# Task statement
Nothing but the lines from the line with "- React Error" through the end of the data is to be copied, and each is to be copied exactly.

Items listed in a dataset
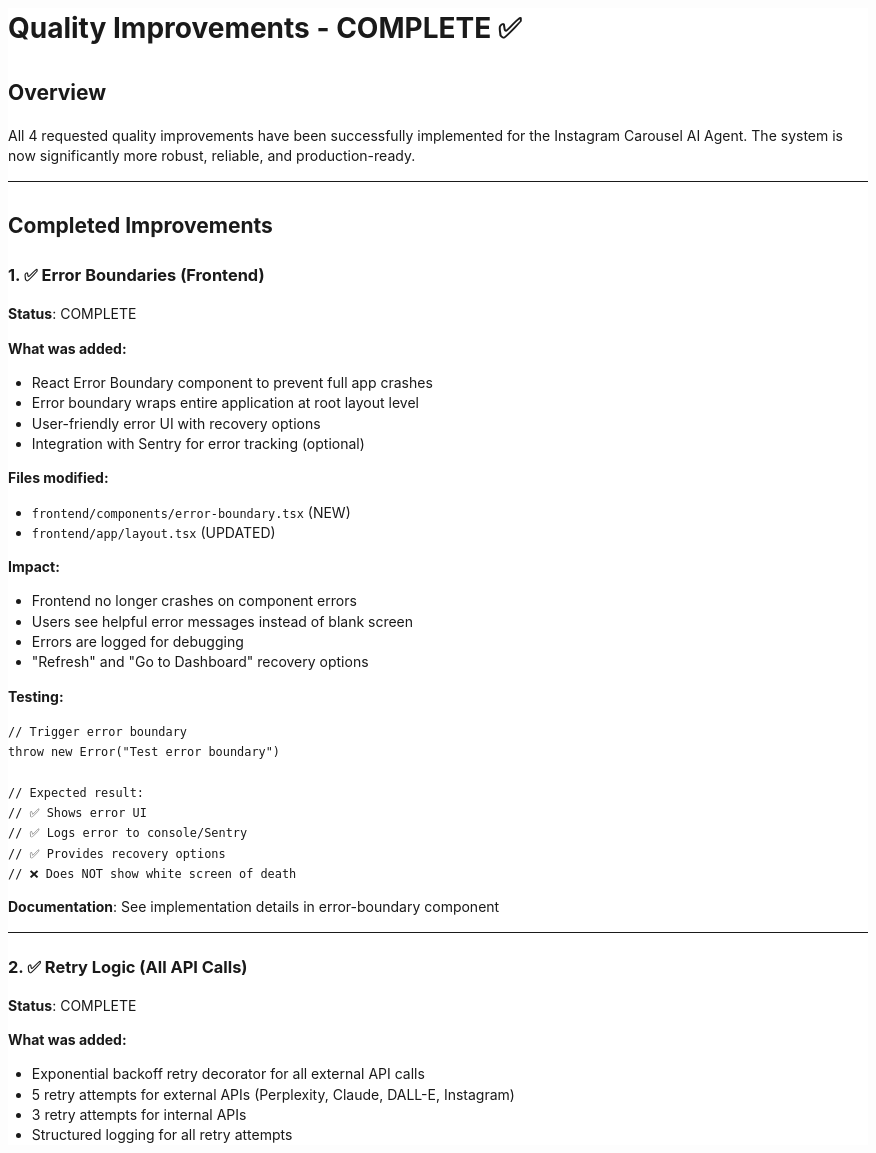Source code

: # Quality Improvements - COMPLETE ✅

## Overview
All 4 requested quality improvements have been successfully implemented for the Instagram Carousel AI Agent. The system is now significantly more robust, reliable, and production-ready.

---

## Completed Improvements

### 1. ✅ Error Boundaries (Frontend)
**Status**: COMPLETE

**What was added:**
- React Error Boundary component to prevent full app crashes
- Error boundary wraps entire application at root layout level
- User-friendly error UI with recovery options
- Integration with Sentry for error tracking (optional)

**Files modified:**
- `frontend/components/error-boundary.tsx` (NEW)
- `frontend/app/layout.tsx` (UPDATED)

**Impact:**
- Frontend no longer crashes on component errors
- Users see helpful error messages instead of blank screen
- Errors are logged for debugging
- "Refresh" and "Go to Dashboard" recovery options

**Testing:**
```tsx
// Trigger error boundary
throw new Error("Test error boundary")

// Expected result:
// ✅ Shows error UI
// ✅ Logs error to console/Sentry
// ✅ Provides recovery options
// ❌ Does NOT show white screen of death
```

**Documentation**: See implementation details in error-boundary component

---

### 2. ✅ Retry Logic (All API Calls)
**Status**: COMPLETE

**What was added:**
- Exponential backoff retry decorator for all external API calls
- 5 retry attempts for external APIs (Perplexity, Claude, DALL-E, Instagram)
- 3 retry attempts for internal APIs
- Structured logging for all retry attempts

# Task result
- React Error Boundary component to prevent full app crashes
- Error boundary wraps entire application at root layout level
- User-friendly error UI with recovery options
- Integration with Sentry for error tracking (optional)

**Files modified:**
- `frontend/components/error-boundary.tsx` (NEW)
- `frontend/app/layout.tsx` (UPDATED)

**Impact:**
- Frontend no longer crashes on component errors
- Users see helpful error messages instead of blank screen
- Errors are logged for debugging
- "Refresh" and "Go to Dashboard" recovery options

**Testing:**
```tsx
// Trigger error boundary
throw new Error("Test error boundary")

// Expected result:
// ✅ Shows error UI
// ✅ Logs error to console/Sentry
// ✅ Provides recovery options
// ❌ Does NOT show white screen of death
```

**Documentation**: See implementation details in error-boundary component

---

### 2. ✅ Retry Logic (All API Calls)
**Status**: COMPLETE

**What was added:**
- Exponential backoff retry decorator for all external API calls
- 5 retry attempts for external APIs (Perplexity, Claude, DALL-E, Instagram)
- 3 retry attempts for internal APIs
- Structured logging for all retry attempts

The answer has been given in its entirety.